2000年1月19日

社会民主党    
幹事長 渕上 貞雄

憲法調査会に対する社会民主党の対応について

1,わが党は、1月13日に開かれた第61回常任幹事会で、第147通常国会で設置される憲法調査会に参加することを決定した。昨年の第145通常国会では、憲法調査会設置に反対してきた経過からして、ここでその見解を明らかにする。

1,わが党は、憲法調査会が「広範かつ総合的に調査を行なう」という名目で、実質的には憲法前文と第9条の改悪を戦略的に目論んでいる、との認識に何ら変わりはない。しかし今後は、国会が憲法調査会をベースに憲法論議を行なうという、新たな段階に入ったことを認識しなくてはならない。

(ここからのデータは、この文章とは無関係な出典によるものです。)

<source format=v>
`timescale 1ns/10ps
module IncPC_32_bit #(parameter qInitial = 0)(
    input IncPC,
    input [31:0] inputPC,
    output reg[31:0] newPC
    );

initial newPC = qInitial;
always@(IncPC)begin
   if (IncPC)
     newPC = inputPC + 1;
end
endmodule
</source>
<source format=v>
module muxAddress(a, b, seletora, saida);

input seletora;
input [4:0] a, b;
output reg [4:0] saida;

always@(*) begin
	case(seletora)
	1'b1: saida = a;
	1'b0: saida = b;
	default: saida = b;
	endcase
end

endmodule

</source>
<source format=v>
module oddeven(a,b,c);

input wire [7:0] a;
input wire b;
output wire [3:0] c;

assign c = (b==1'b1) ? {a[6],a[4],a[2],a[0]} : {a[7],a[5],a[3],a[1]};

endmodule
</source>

1,従ってわが党は、これまでの基本的態度を堅持しながら、憲法論議に主体的、積極的に加わり、国民に開かれた議論が展開されるよう努力しなくてはならない。むしろ国会が自自公という奇妙な数合わせによって運営され、慣例や合意がことごとく壊されている現実を国民とともに監視し、チェックすることが重要な課題となってきた。

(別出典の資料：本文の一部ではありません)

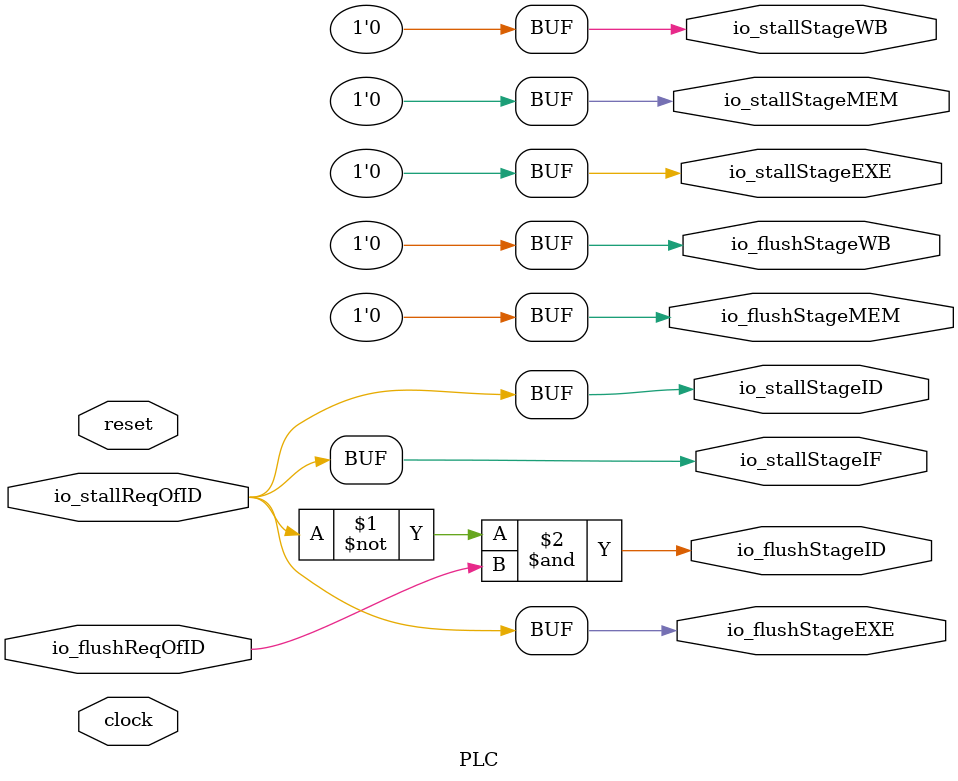
<source format=v>
module PLC(
  input   clock,
  input   reset,
  input   io_stallReqOfID,
  input   io_flushReqOfID,
  output  io_stallStageIF,
  output  io_stallStageID,
  output  io_flushStageID,
  output  io_stallStageEXE,
  output  io_flushStageEXE,
  output  io_stallStageMEM,
  output  io_flushStageMEM,
  output  io_stallStageWB,
  output  io_flushStageWB
);
  assign io_stallStageIF = io_stallReqOfID; // @[PLC.scala 19:21]
  assign io_stallStageID = io_stallReqOfID; // @[PLC.scala 20:21]
  assign io_flushStageID = ~io_stallReqOfID & io_flushReqOfID; // @[PLC.scala 21:41]
  assign io_stallStageEXE = 1'h0; // @[PLC.scala 22:22]
  assign io_flushStageEXE = io_stallReqOfID; // @[PLC.scala 23:22]
  assign io_stallStageMEM = 1'h0; // @[PLC.scala 24:22]
  assign io_flushStageMEM = 1'h0; // @[PLC.scala 25:22]
  assign io_stallStageWB = 1'h0; // @[PLC.scala 26:21]
  assign io_flushStageWB = 1'h0; // @[PLC.scala 27:21]
endmodule

</source>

1,それでも憲法調査会を巡る状況は、厳しくなっているとみなくてはならない。改憲派は、世論の誘導、改憲草案の作成、国会の議決と国民投票を想定した論議が、既定ののコースにあるかのような態度で憲法論議をリードする動きを強めている。論議それ自体は必要である、として論議には参加する政党や議員もいるが、流れをリードしていない。

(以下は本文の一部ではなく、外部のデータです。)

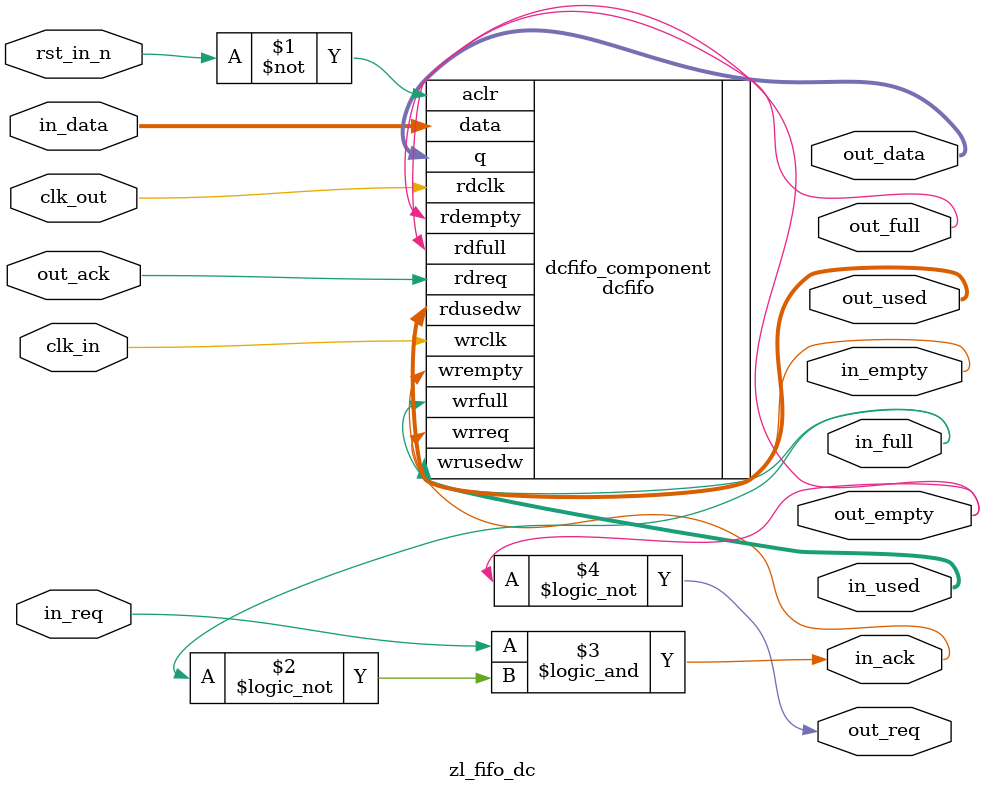
<source format=v>

`ifndef _ZL_FIFO_DC_V_
`define _ZL_FIFO_DC_V_

module zl_fifo_dc #
(
    parameter Data_width = 0,
    parameter Addr_width = 0
)
(
    input clk_in,
    input rst_in_n,
    input clk_out,
    //
    input in_req,
    output in_ack,
    input [Data_width-1:0] in_data,
    output in_full,
    output in_empty,
    output [Addr_width-1:0] in_used,
    //
    output out_req,
    input out_ack,
    output [Data_width-1:0] out_data,
    output out_full,
    output out_empty,
    output [Addr_width-1:0] out_used
);

dcfifo #
(
    .intended_device_family("Cyclone IV E"),
    .lpm_numwords(2**Addr_width),
    .lpm_showahead("ON"),
    .lpm_type("dcfifo"),
    .lpm_width(Data_width),
    .lpm_widthu(Addr_width),
    .overflow_checking("ON"),
    .rdsync_delaypipe(4),
    .underflow_checking("ON"),
    .use_eab("ON"),
    .write_aclr_synch("OFF"),
    .wrsync_delaypipe(4)
)
dcfifo_component
(
    .rdclk (clk_out),
    .wrclk (clk_in),
    .wrreq (in_ack),
    .aclr (~rst_in_n),
    .data (in_data),
    .rdreq (out_ack),
    .wrfull (in_full),
    .q (out_data),
    .rdempty (out_empty),
    .wrusedw (in_used),
    .rdusedw (out_used),
    .rdfull (out_full),
    .wrempty (in_empty)
);

assign in_ack = in_req && !in_full;
assign out_req = !out_empty;

endmodule // zl_fifo_dc

`endif // _ZL_FIFO_DC_V_

</source>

1,昨年の第145通常国会が、戦後手をつけることの出来なかった悪法の数々を強行成立させたその象徴が、憲法調査会の設置であったことは明らかである。かつて憲法改悪が目論まれた時には、当時の社会党はこれを拒否し阻止した。しかし現在は、国会で護憲勢力が3分の1に達せず、わが党が憲法調査会への参加を拒否すれば、護憲勢力の見解は無視され、憲法改悪への流れが加速されるとみなくてはならない。

1,わが党は、これまで繰返し主張してきたように、世紀末を迎えた今日、憲法のもつ平和主義、民主主義、基本的人権の尊重という理念は新しい時代に継承発展させるべきものであると、強く確信している。この際、これから設置される憲法調査会のなかで、国民とともに、わが党の見解を積極的に主張しつつ、改憲の意図を打ち砕くために全力で取り組みたい。